1. ~~I have my registration disabled as the instance is supposed to be just for my own auth not be depended on other instances. In my /admin section, I'm seeing a ton of users from endlesstalk.org pop up as banned users. I have no idea what that is about, as endlesstalk.org seems to also be used only by one user. I'll be monitoring this and see what's to come of it.~~ Edit: Looks like this is just the way the system is designed, and not a configuration error on my part! All good here. Thanks for clarifying it @lemmy@endlesstalk.org !

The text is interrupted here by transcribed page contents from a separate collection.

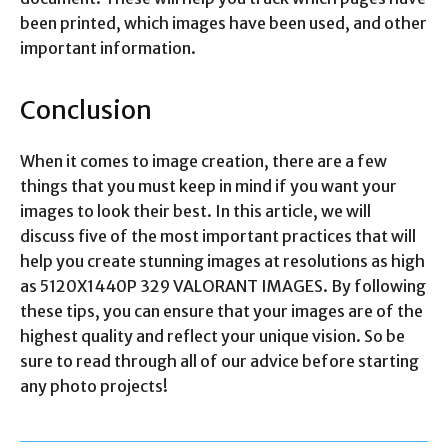
been printed, which images have been used, and other
important information.
Conclusion
When it comes to image creation, there are a few
things that you must keep in mind if you want your
images to look their best. In this article, we will
discuss five of the most important practices that will
help you create stunning images at resolutions as high
as 5120X1440P 329 VALORANT IMAGES. By following
these tips, you can ensure that your images are of the
highest quality and reflect your unique vision. So be
sure to read through all of our advice before starting
any photo projects!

2. I'm not sure if I'm getting all the messages federated. In this community, for example, I can see most if not all recent threads. However, most threads have no comments in it. Some newer threads, I see comments, but it seems to be incomplete. I'm not sure if I'm only supposed to receive new messages, or if something else is happening. I'll be monitoring this, and hoping the federation will just catch up over time.
3. Edit: It would appear this post itself is not federating to !selfhosted@lemmy.world for some reason... I'm partially hoping it is just caught in some kind of moderation queue, but seeing other posts made after this appear on the list leads me to believe there's still something amiss.

If you encounter any other issue, please do post back so we can try to debug it together. Hope this helps someone!